Tokyo 2020 spokesperson Masa Takaya advised media that operational and procedural questions, despite some journalists expressing urgency for answers, will be addressed at a later time.
Nakamura on Athlete Procedures in Tokyo
Tokyo 2020 operations chief Nakamura Hidemasa offered insight into additional specifics and regulations, notably about testing and potential positive cases, that athletes must adhere to.
"We want to be a help to athletes – we want to make sure we are not making a negative impact on athletes competing at the Game," Nakamura said.
Page 60 of the 70-page version three playbook notes that athletes and officials will undergo daily screening testing with a quantitative saliva antigen test. If a positive case results, a saliva PCR will be taken from the same sample. Results are expected to be confirmed within 12 hours.
If that test is positive or inconclusive, a confirmatory nasopharyngeal PCR test is conducted with results between three to five hours.
"Should we come across any cases of positive, we’ll ask them to test again at a special quarantine clinic of the Olympic Games," Nakamura said.
If required, athletes will be placed under quarantine in a dedicated area of the Olympic village.
For other attendants at the Games, screening will be conducted either every day, every four, or every seven days depending upon the operational nature of their role and level of contact with athletes. Stakeholders are not permitted to stay at unofficial private hotels.
Nakamura said there will also be a Coronavirus Support Unit and Advisory Expert Group in place to assist with guidance about technical issues.
"It will be a one team effort to make sure we are smoothly running and operating the Games," Nakamura said.
About version three of the playbook, the Tokyo 2020 official said: "We hope this gives much more clarity for athletes for them to feel safe and the people of Japan can also feel confident about a safe running of the Games."

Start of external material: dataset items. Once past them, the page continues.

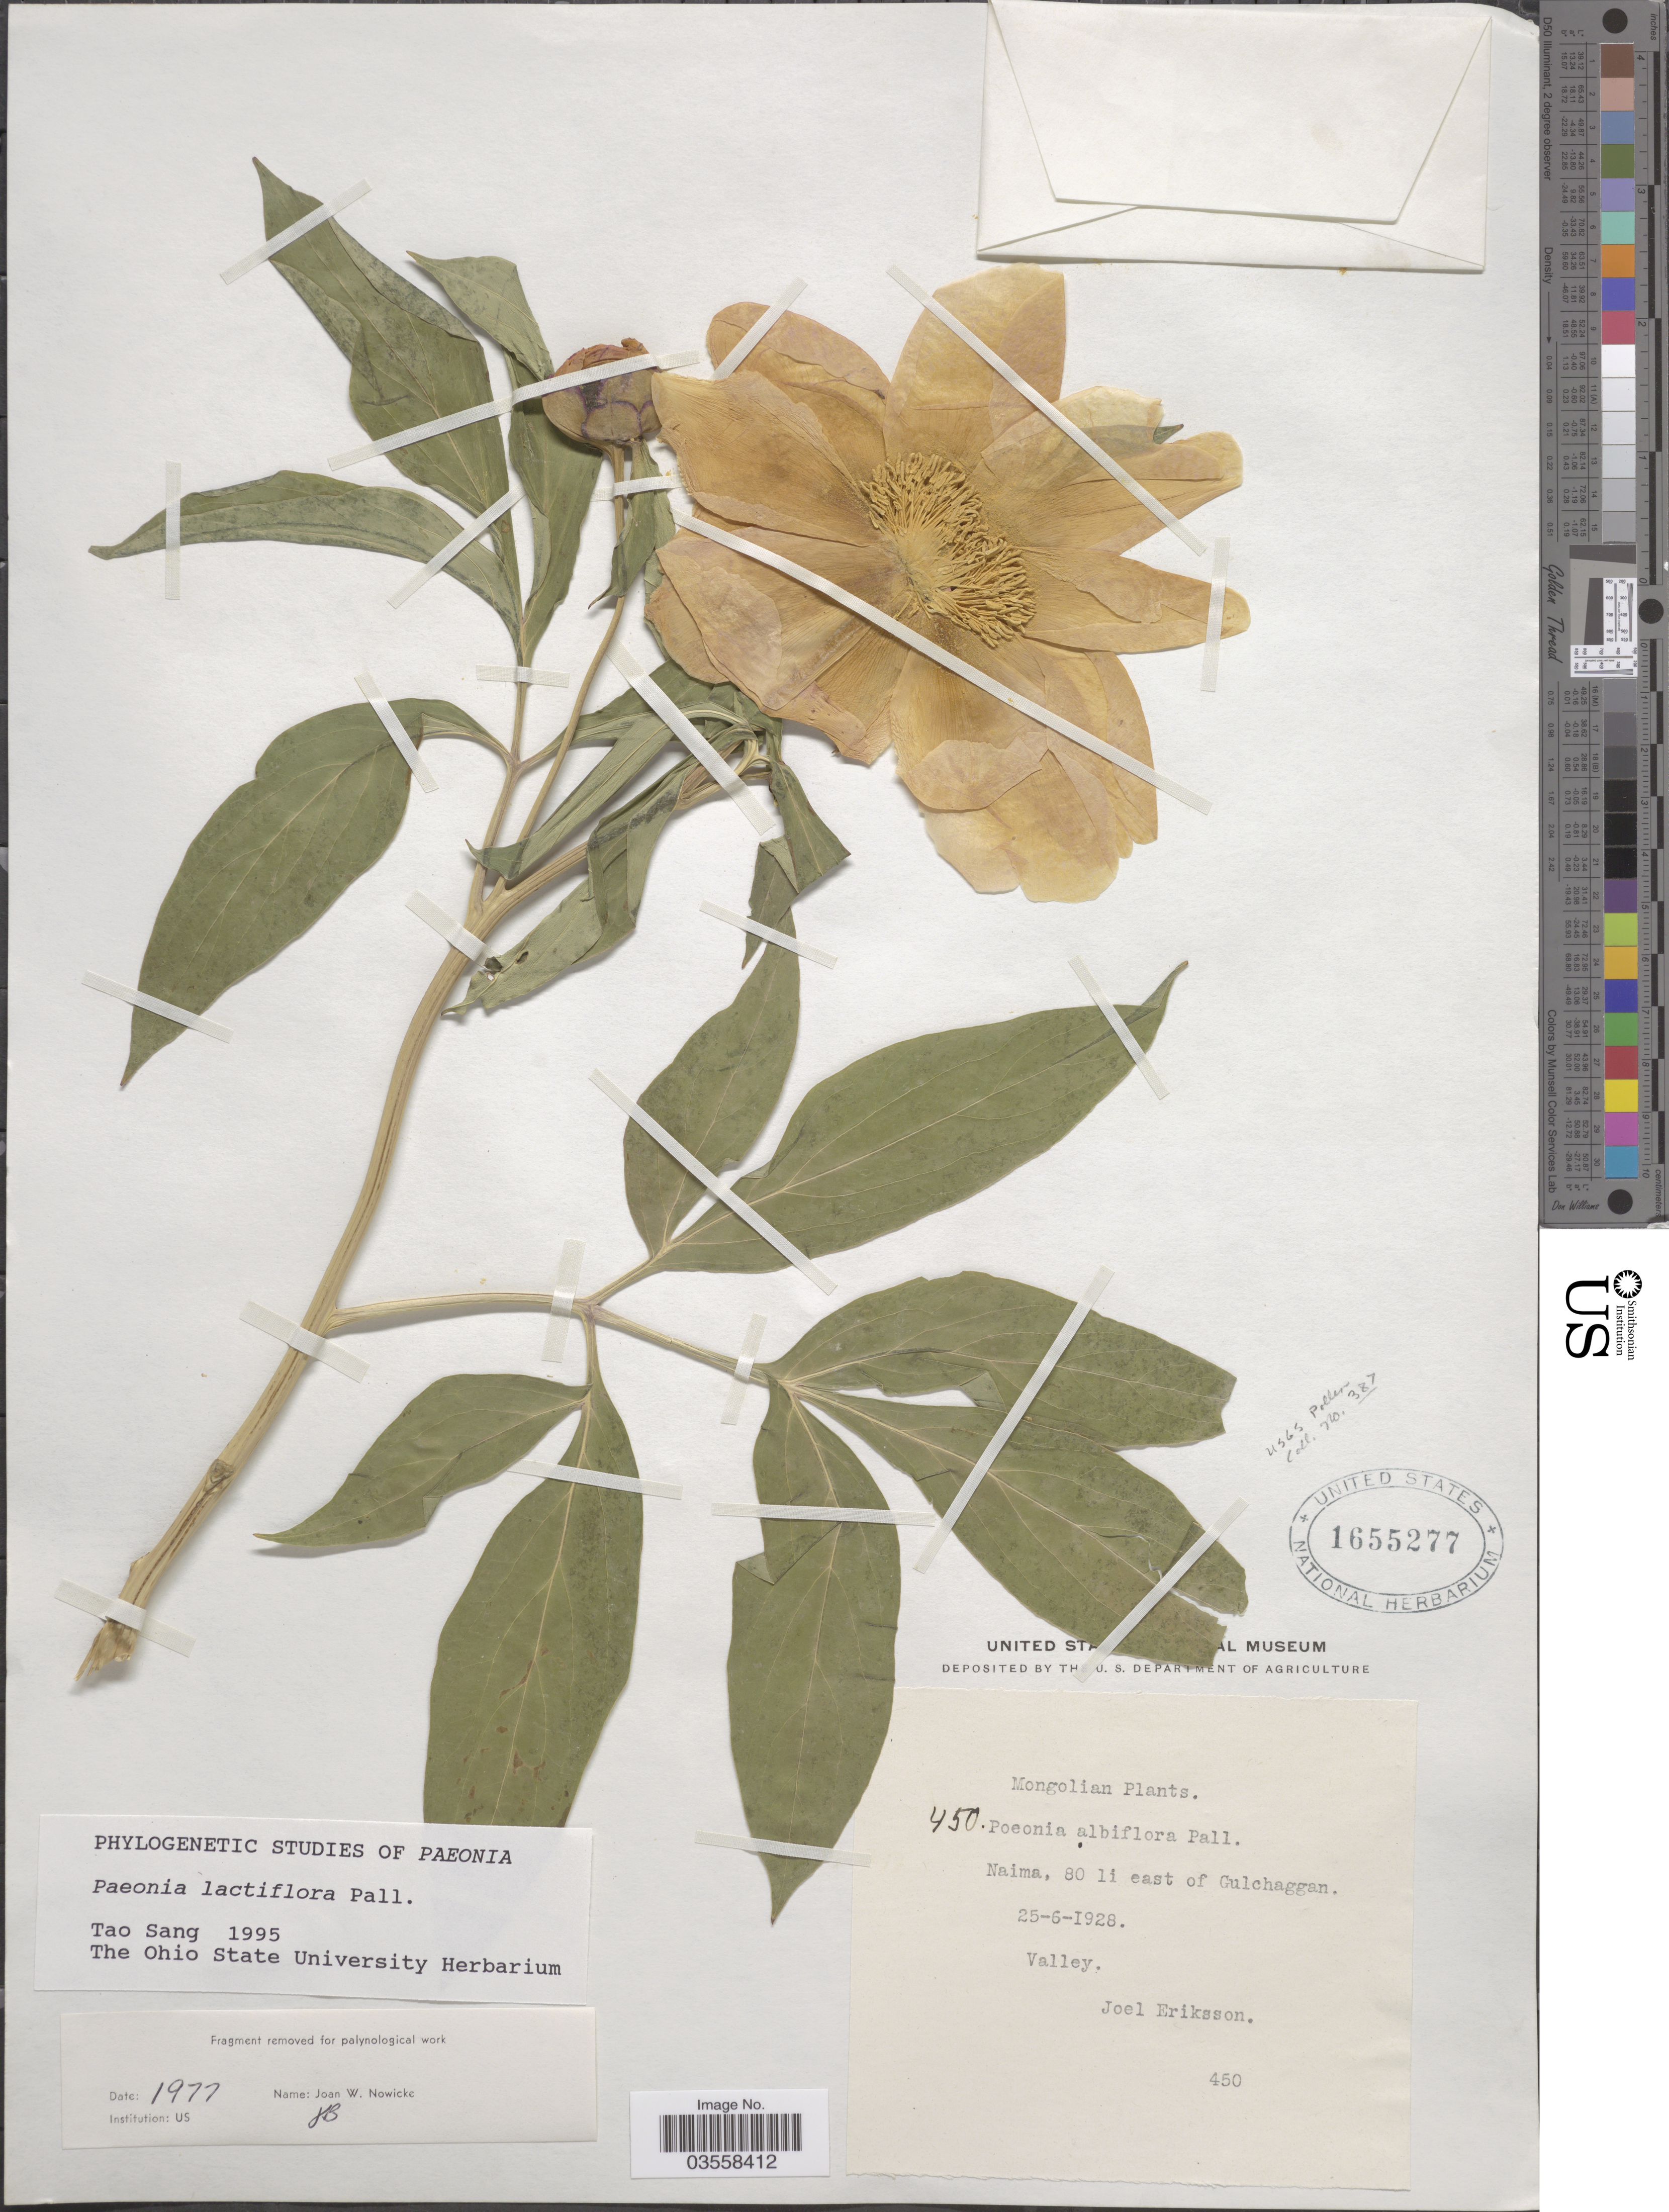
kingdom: Plantae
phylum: Tracheophyta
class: Magnoliopsida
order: Saxifragales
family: Paeoniaceae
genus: Paeonia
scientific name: Paeonia lactiflora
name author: Pall.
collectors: J. Eriksson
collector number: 450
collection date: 1928-06-25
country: Mongolia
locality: Naima, 80 li east of Gulchaggan.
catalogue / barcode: US 1655277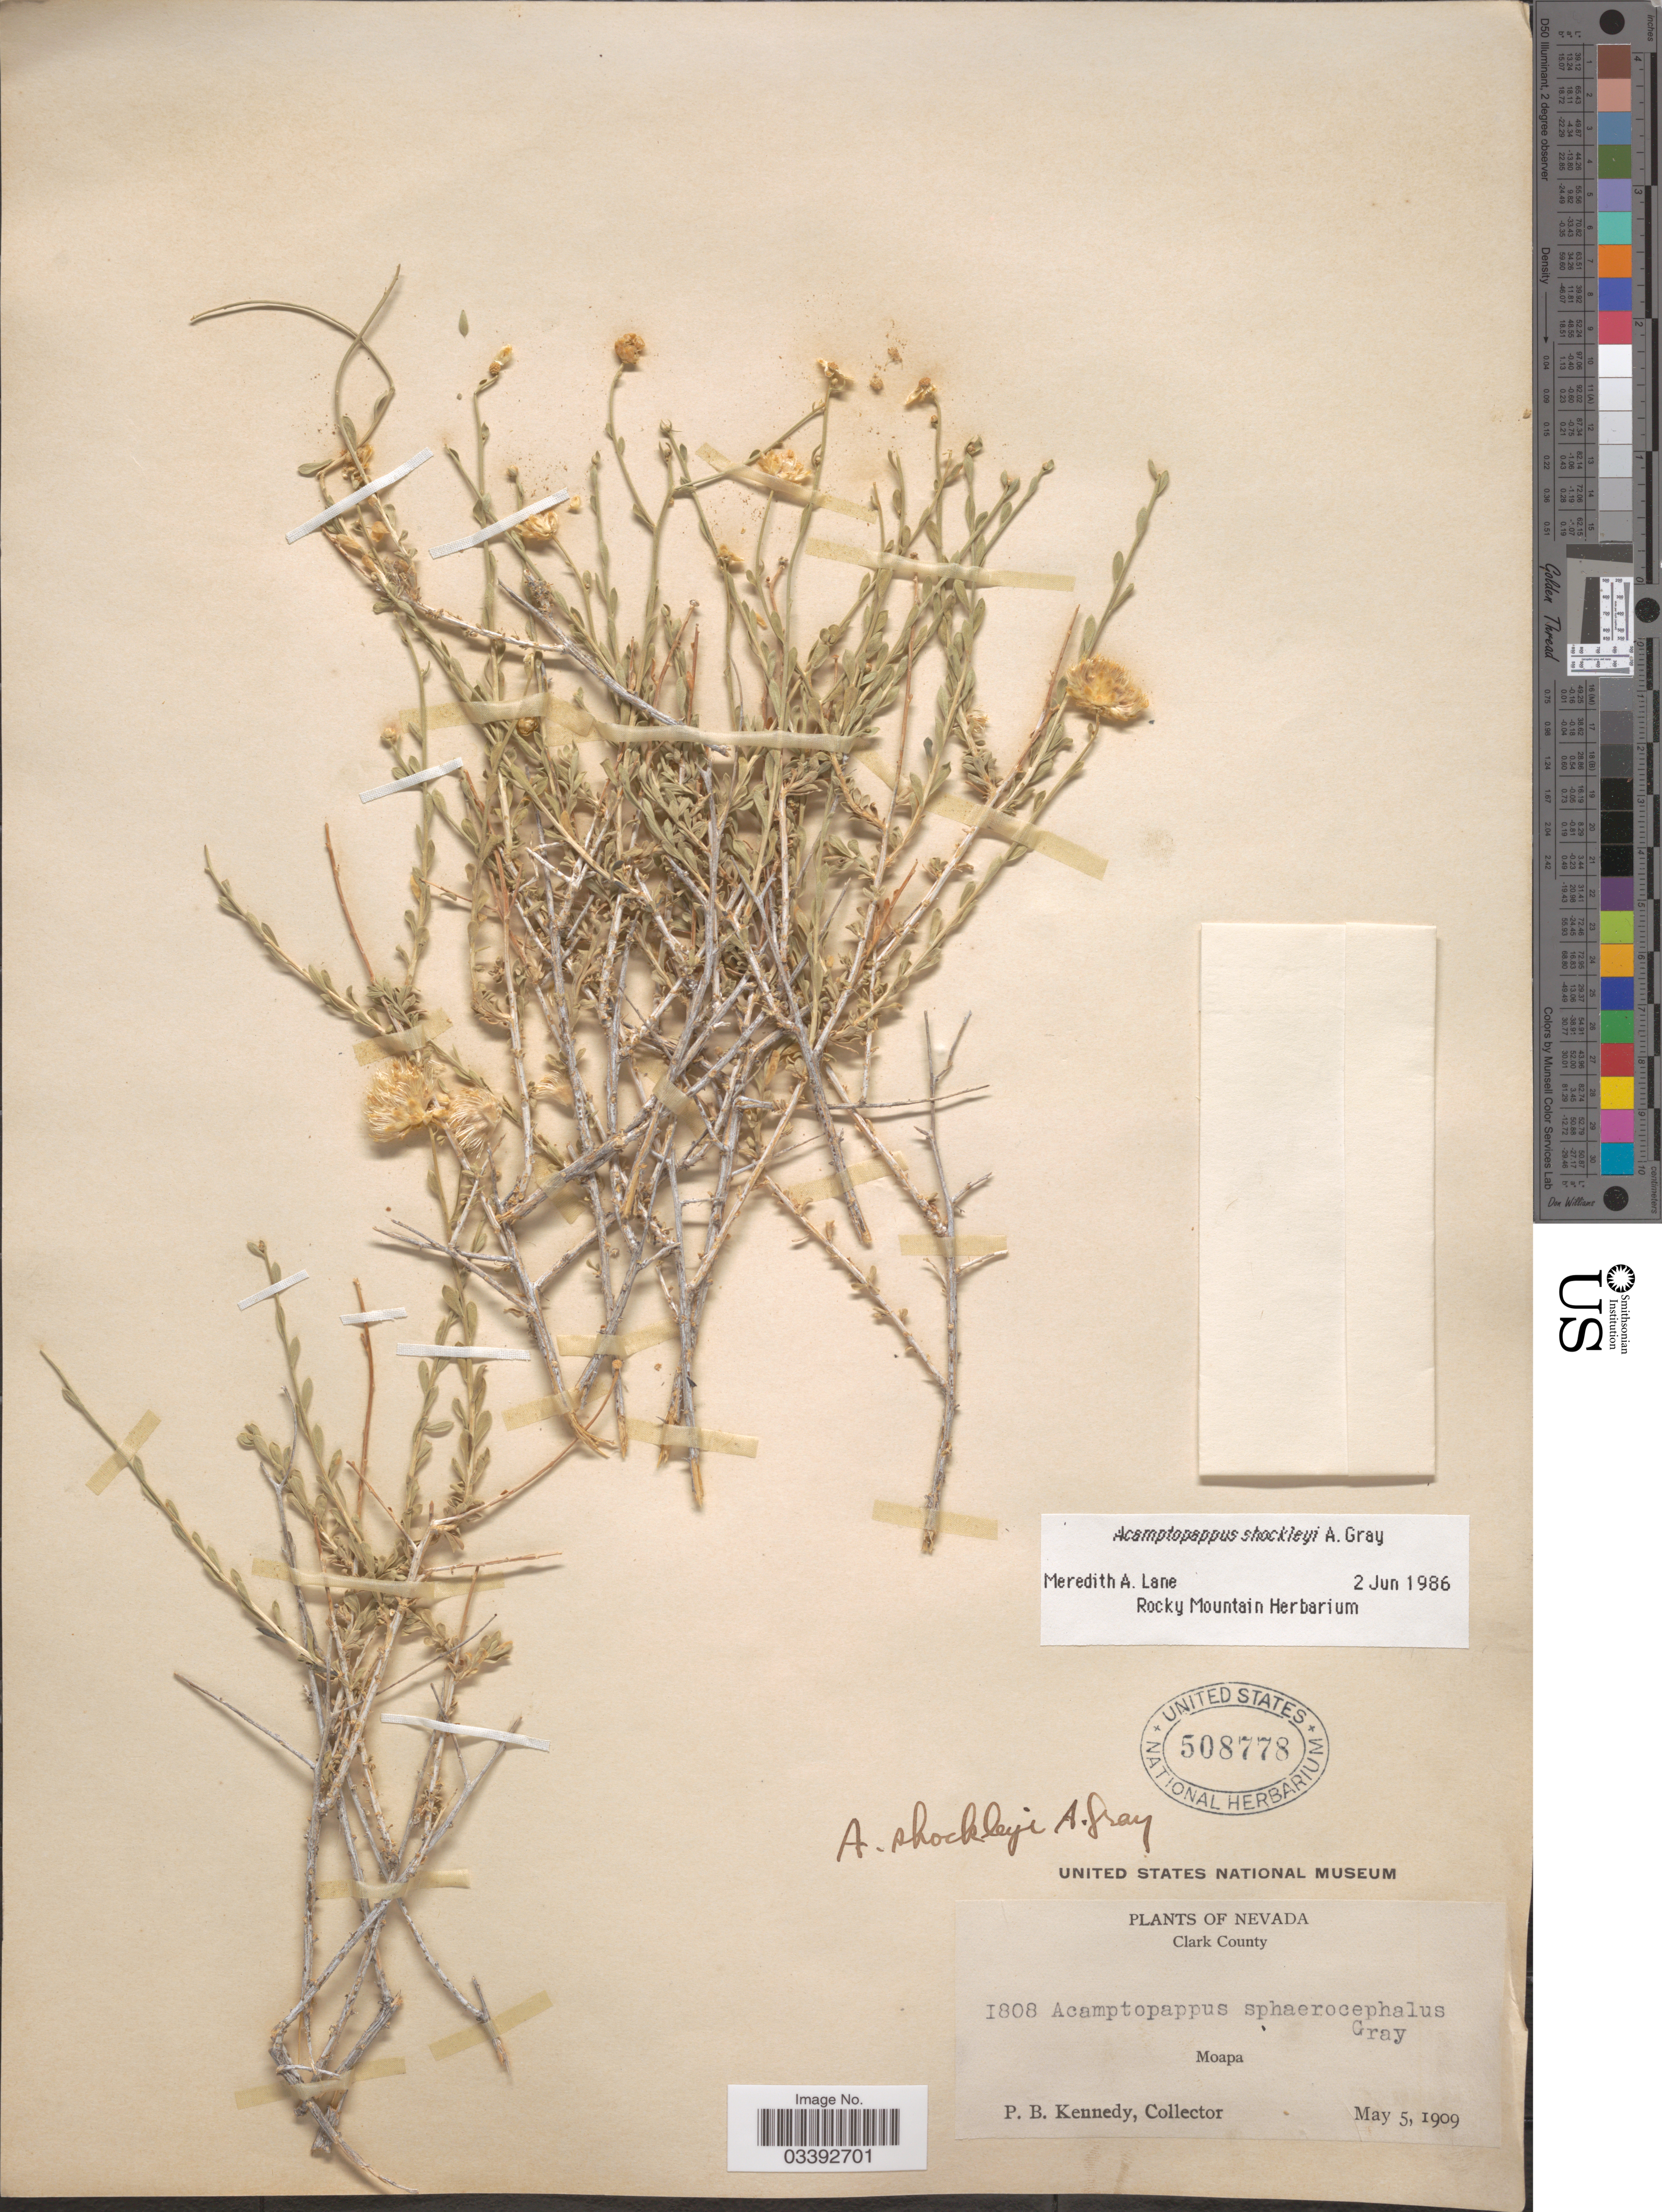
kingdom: Plantae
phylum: Tracheophyta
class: Magnoliopsida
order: Asterales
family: Asteraceae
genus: Acamptopappus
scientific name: Acamptopappus shockleyi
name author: A. Gray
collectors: P. B. Kennedy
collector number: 1808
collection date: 1909-05-05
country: United States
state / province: Nevada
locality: Clark County. Moapa.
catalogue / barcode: US 508778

Test Events and Athlete Qualifications
Having also recently arrived in Tokyo, IOC Olympic Games sport director Kit McConnell provided an update to media, noting that while it is now 38 days to the opening ceremony, it is just 36 to the start of competition.
McConnell noted that over the past eight months, IFs have staged over 430 major international events with over 5,500 athletes in all 33 sports.
"They’ve built very robust, very comprehensive COVID countermeasures in regards to each of their respective sports, so we’ve built huge international experience from the IF’s, but equally across the athletes and they’ve shown their confidence in the planning," McConnell said.
McConnell also pointed out that 13 test events have been held in Tokyo in April and May.
He advised that cooperation with IFs continues to determine sport specific countermeasures and how positive cases will be handled. The IOC sport director noted that all of these procedures will be finalized and made public over the coming weeks.
Finally, McConnell noted that more than 9,000, more than 80-percent of all athletes are now qualified for Tokyo with the deadline being June 29.
It was noted that the final version of the playbooks focusing on the media will be released tomorrow and online via the Tokyo 2020 website.